The CDU and the FDP are predictably against introducing a statutory minimum wage, arguing for industry or sector-specific minimum wages. Some members of Die Linke are pushing for much more drastic measures: a guaranteed minimum income for all Germans (1050 EUR is the amount on Die Linke signs in Kreuzberg). Arguments for the minimum wage include that it will increase purchasing power, or––more importantly––that is a humane move. Others, on the left, worry that a right-wing government will use it as an opportunity to scale back welfare payments.

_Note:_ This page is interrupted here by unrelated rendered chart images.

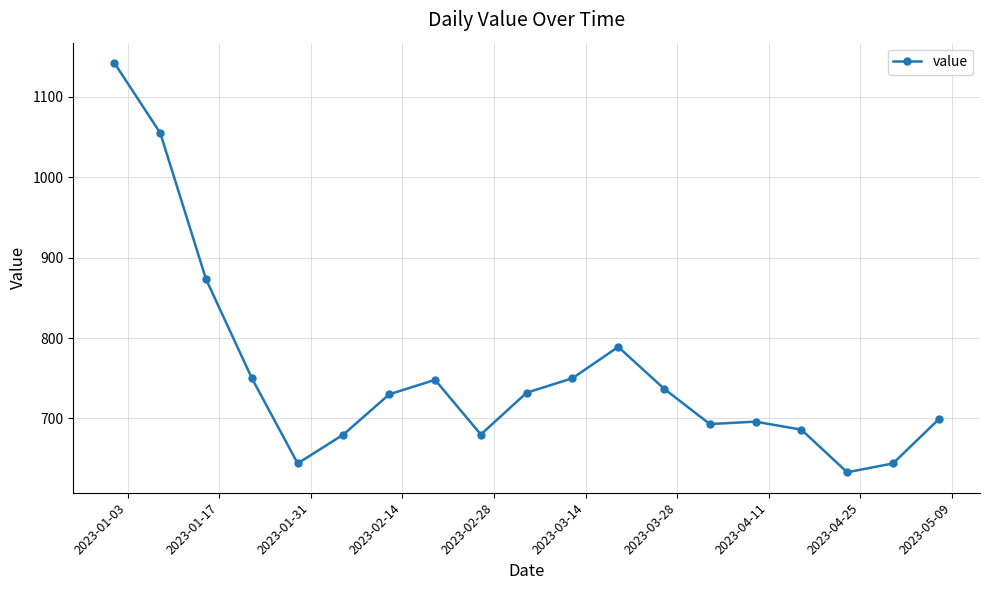

What is the sum of all values?

14361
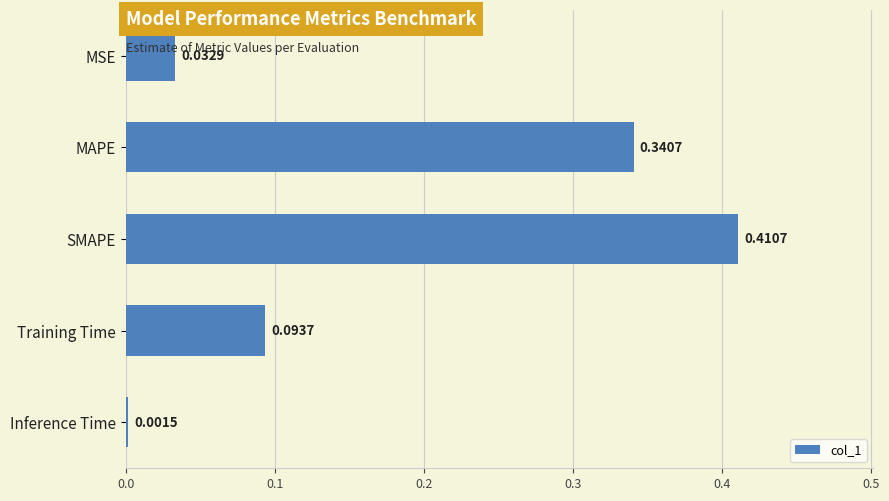

Which category has the highest value across all series?

SMAPE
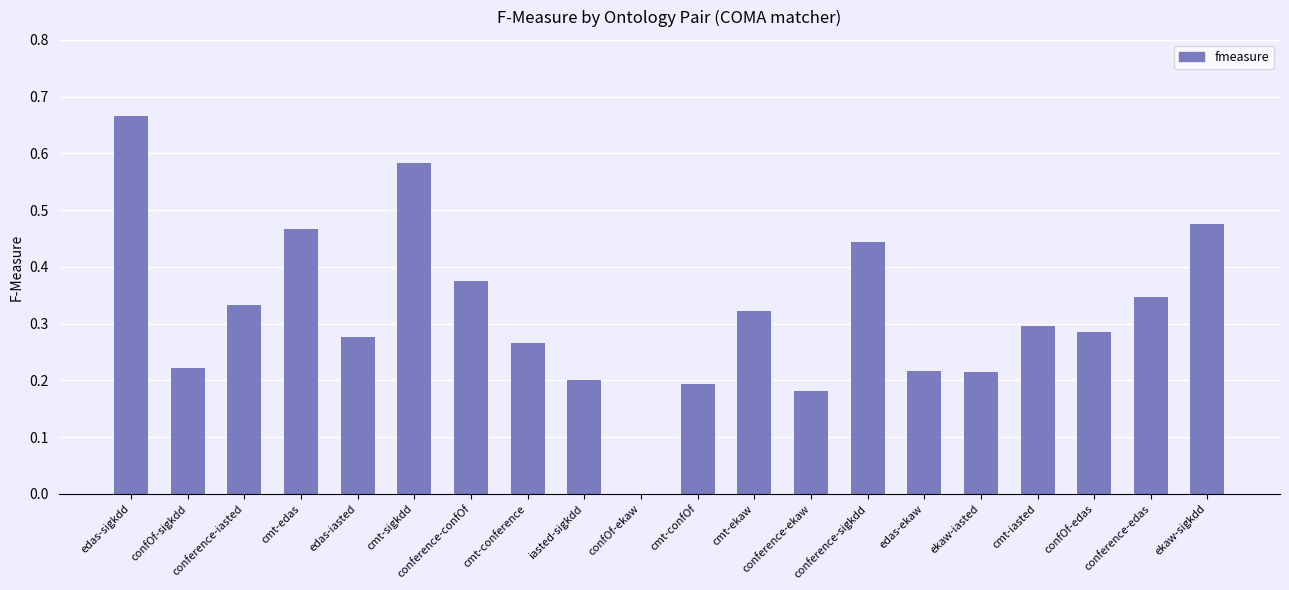

The chart shows a value of 0.1 at confOf-sigkdd. True or false?

False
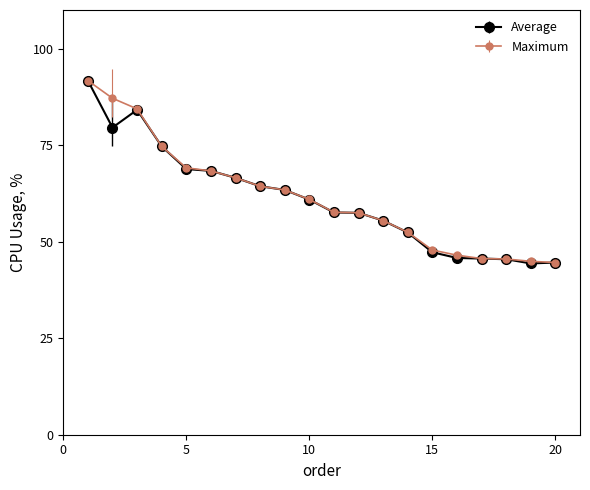

What are all the series names shown in the legend?

Average, Maximum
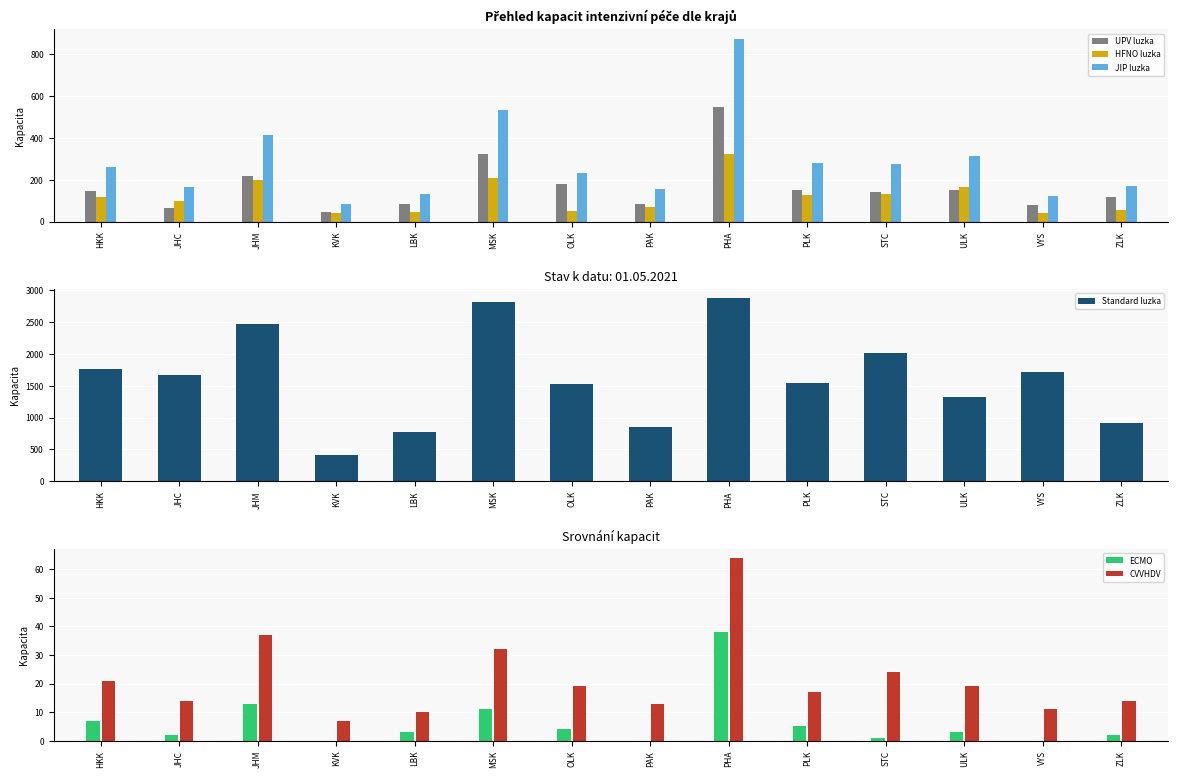

Between STC and VYS, which is larger?

STC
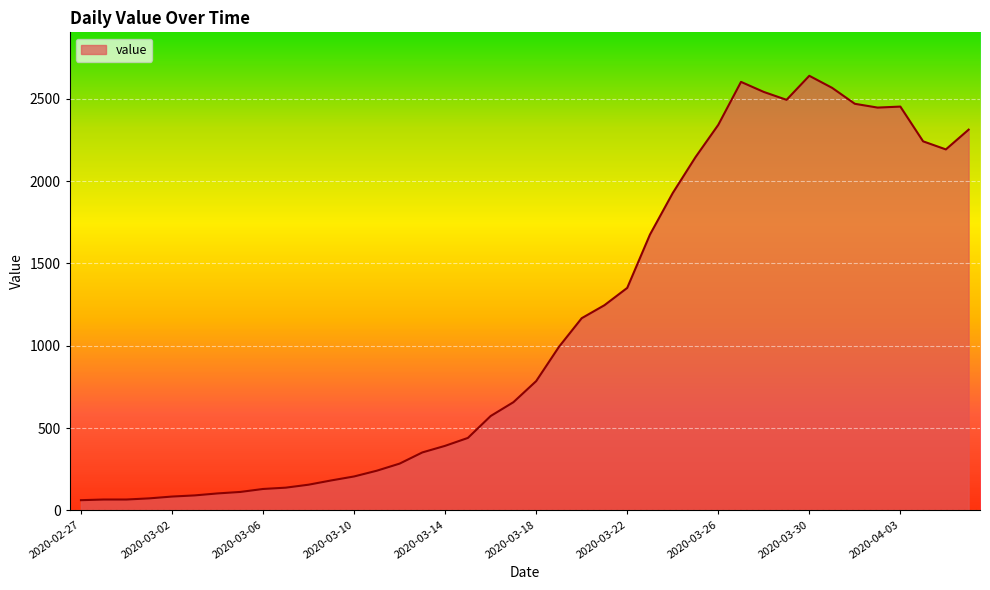

What is the minimum value shown in the chart?

62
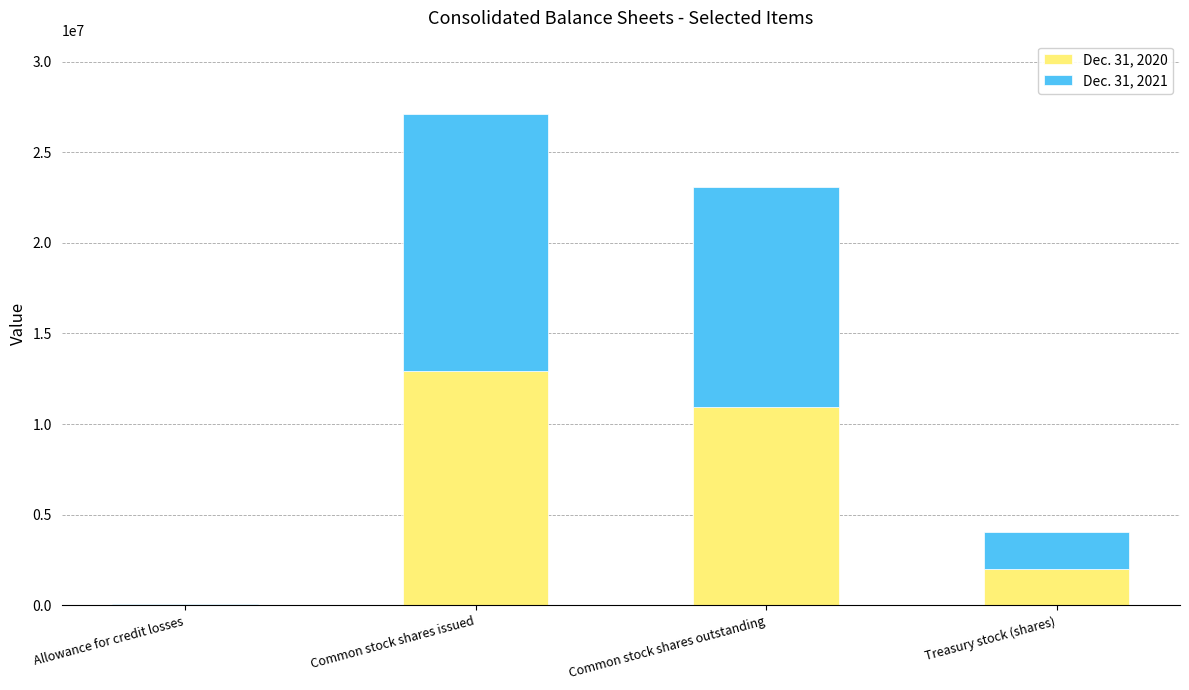

How many Dec. 31, 2020 values are between 2016261 and 12951676?

3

Economic issues are interwoven with environmental questions. If you live in Germany, you may have been watching with concern your rising electricity bills (along with your rental costs, another election issue). Both the SPD and Die Linke want electricity prices highly regulated (the CDU and FDP disagree). Meanwhile, the FDP, CDU and SPD have all said they won’t ban the construction of new coal-powered power plants. This balance between concern for rising consumer costs, in relation to environmental costs, is a knotty issue, with politicians appealing to the pocket book to justify bad environmental choices. Since Germany has turned away from nuclear energy, and is increasingly reliant on a whimsical Russia, the question of where Germany can obtain cheap energy is a major concern.
The Social Scene
There are other important social issues which place the CDU apart from the others: the possibility of opening rights of adoption to safe sex couples (every big party is for this except for the CDU), making the morning after pill available prescription-free (CDU against), or pushing for being generous in taking more asylum seekers (again, only the CDU against). At least all the big parties are for promoting individuals with a ‘migration background’ in the workplace, but the CDU alone doesn’t want to allow them to have dual citizenship. I have been quite amazed at how these social issues have suffered in this election, especially the question of the integration of minorities into German society. I’m reminded of grad school critiques of Germany’s historical obsession with wealth and consumption over other concerns. Another issue should be the number of women in politics (why are almost all the FDP candidates men? And, despite Angela, 75% of the CDU?) and more vigorous debate over the introduction of a required minimum female participation on German company’s boards of directors (again just the FDP against, with the CDU tight-lipped on the issue).
Some parting shots…
Now, do you feel sedated? Did this all put you to sleep? Take some consolation that very little of it––perhaps save the environmental issues––is likely to give you nightmares. And when I mean nightmares, I’m talking about the parties that could really scare you, like the NDP. The extreme parties thankfully have very little support, around 1% (nonetheless––and my North-American civil-rights education reels against this––all the big parties want to see the NDP banned). Compare this to the rise of Golden Dawn in Greece or the far-right in Hungary or the Front National in France, and there’s plenty to be grateful for in German political life. If only Germany would vigorously start debating the effects of its austerity measures on the rest of Europe––an issue almost entirely absent in the politicking as people argue about their minimum wage, rental costs and electricity bills––then we could really get a good night’s rest.